Mesoporous Thin Films of TiO2 on Attenuated Total Reflection Crystals. An In Situ Fourier-Transform Infrared Study of the Kinetics and Equilibrium of Adsorption and Photocatalysis of Carboxylic Acids

Abstract

Highly organized titanium dioxide (TiO2) mesoporous thin films were deposited directly on silicon attenuated total reflection (ATR) crystals by dip-coating, submitted to two different thermal treatments, and characterized by ellipsometric porosimetry analysis (EPA), X-ray diffraction, and electron microscopy. The kinetics and equilibrium of the adsorption of oxalic acid as well as their photocatalytic efficiency were studied in situ by Fourier transformed infrared spectroscopy (FTIR-ATR). The spectral properties and the Langmuir constants of the detected surface complexes resemble those previously found in TiO2 Degussa P25 and anatase particulate films. The photocatalytic activity for the oxidation of oxalic acid was found to be similar to the corresponding one for Degussa P25. The kinetics of adsorption of oxalic acid follows a pseudo-first-order behavior.

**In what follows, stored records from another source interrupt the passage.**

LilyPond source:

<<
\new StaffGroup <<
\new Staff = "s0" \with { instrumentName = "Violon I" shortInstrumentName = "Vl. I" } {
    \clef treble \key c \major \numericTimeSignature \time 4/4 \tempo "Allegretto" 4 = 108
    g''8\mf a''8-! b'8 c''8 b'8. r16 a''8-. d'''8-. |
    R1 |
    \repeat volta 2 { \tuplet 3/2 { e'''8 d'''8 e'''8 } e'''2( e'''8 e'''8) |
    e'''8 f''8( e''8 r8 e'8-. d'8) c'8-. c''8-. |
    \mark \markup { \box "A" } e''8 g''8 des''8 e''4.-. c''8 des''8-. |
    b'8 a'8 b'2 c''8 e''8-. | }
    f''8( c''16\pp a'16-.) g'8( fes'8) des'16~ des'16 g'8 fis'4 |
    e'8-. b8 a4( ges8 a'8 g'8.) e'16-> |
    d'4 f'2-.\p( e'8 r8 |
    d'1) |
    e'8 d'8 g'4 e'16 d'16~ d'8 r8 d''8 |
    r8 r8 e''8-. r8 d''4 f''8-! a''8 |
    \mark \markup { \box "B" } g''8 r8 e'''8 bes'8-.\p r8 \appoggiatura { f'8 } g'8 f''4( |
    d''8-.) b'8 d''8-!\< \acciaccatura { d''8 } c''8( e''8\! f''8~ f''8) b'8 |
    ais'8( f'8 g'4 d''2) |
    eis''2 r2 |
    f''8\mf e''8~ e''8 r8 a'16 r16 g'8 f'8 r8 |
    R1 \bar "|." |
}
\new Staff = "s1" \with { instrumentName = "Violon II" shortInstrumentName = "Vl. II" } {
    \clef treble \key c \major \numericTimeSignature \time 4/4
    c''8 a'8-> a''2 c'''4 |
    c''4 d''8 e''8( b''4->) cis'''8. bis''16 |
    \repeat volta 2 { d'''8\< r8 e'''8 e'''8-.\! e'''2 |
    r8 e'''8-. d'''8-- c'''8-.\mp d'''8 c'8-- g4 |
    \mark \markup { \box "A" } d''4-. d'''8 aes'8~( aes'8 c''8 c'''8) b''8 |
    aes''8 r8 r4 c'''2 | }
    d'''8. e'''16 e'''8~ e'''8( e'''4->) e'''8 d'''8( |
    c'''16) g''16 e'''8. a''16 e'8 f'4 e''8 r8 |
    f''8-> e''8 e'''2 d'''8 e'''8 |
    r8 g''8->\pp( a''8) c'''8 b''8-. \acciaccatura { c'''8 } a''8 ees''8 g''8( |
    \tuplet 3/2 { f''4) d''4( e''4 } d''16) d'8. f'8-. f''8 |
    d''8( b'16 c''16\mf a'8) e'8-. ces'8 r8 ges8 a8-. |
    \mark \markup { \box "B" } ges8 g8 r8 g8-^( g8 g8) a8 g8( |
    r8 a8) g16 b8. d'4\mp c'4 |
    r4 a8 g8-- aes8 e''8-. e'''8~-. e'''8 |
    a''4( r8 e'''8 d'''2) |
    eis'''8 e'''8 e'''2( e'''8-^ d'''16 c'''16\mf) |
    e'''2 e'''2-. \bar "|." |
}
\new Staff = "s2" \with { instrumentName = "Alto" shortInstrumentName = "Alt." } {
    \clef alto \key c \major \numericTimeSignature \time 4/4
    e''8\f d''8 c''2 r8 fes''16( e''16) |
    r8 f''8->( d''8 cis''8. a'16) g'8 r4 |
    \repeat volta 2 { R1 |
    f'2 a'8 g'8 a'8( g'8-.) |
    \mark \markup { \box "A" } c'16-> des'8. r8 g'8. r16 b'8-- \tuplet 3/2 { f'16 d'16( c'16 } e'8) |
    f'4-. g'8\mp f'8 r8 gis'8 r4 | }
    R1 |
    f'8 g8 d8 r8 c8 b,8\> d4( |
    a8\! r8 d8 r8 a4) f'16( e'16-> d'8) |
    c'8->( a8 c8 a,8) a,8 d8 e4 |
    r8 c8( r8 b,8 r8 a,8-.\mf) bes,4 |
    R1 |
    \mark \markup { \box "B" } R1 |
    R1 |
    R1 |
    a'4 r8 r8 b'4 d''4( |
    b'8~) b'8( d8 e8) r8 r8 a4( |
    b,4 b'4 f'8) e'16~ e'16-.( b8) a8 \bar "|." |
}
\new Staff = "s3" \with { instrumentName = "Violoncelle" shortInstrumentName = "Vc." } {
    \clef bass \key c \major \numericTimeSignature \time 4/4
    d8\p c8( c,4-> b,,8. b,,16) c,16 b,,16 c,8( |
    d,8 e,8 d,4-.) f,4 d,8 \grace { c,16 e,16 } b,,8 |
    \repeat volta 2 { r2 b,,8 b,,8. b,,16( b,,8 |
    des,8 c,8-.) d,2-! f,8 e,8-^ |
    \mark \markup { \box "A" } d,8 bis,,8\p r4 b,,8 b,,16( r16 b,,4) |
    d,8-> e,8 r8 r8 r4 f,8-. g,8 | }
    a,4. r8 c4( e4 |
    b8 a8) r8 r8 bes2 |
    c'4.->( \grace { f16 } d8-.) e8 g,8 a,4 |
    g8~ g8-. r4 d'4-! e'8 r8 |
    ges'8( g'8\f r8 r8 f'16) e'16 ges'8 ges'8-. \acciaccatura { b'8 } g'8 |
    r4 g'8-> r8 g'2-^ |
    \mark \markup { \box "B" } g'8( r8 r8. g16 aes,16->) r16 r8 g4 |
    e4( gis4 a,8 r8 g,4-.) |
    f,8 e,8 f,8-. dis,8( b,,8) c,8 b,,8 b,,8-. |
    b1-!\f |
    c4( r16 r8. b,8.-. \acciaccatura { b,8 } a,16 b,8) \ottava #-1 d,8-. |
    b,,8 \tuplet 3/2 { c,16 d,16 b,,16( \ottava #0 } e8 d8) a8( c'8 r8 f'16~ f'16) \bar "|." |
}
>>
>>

The pseudo-first-order rate constants show a linear relationship with the oxalic acid concentration. Adsorption (ka) and desorption rate constants (kd) were obtained. The ka values were analyzed in relation to the pore and neck sizes, accessible volume, thickness, and film area. The film area affects strongly the kinetic parameters, while no clear dependence on the thickness value was observed. When the film area is taken into account, adsorption rates on mesoporous films are appreciably larger than on particulate films. Thus, enhanced adsorption rates make mesoporous films better candidates as photocatalysts. The difference is interpreted in terms of a reduced tortousity in the ordered mesoporous films, probably due to their regular spatial order. It is also concluded that sensors and catalysts based on mesoporous films should respond faster than those based on conventional films.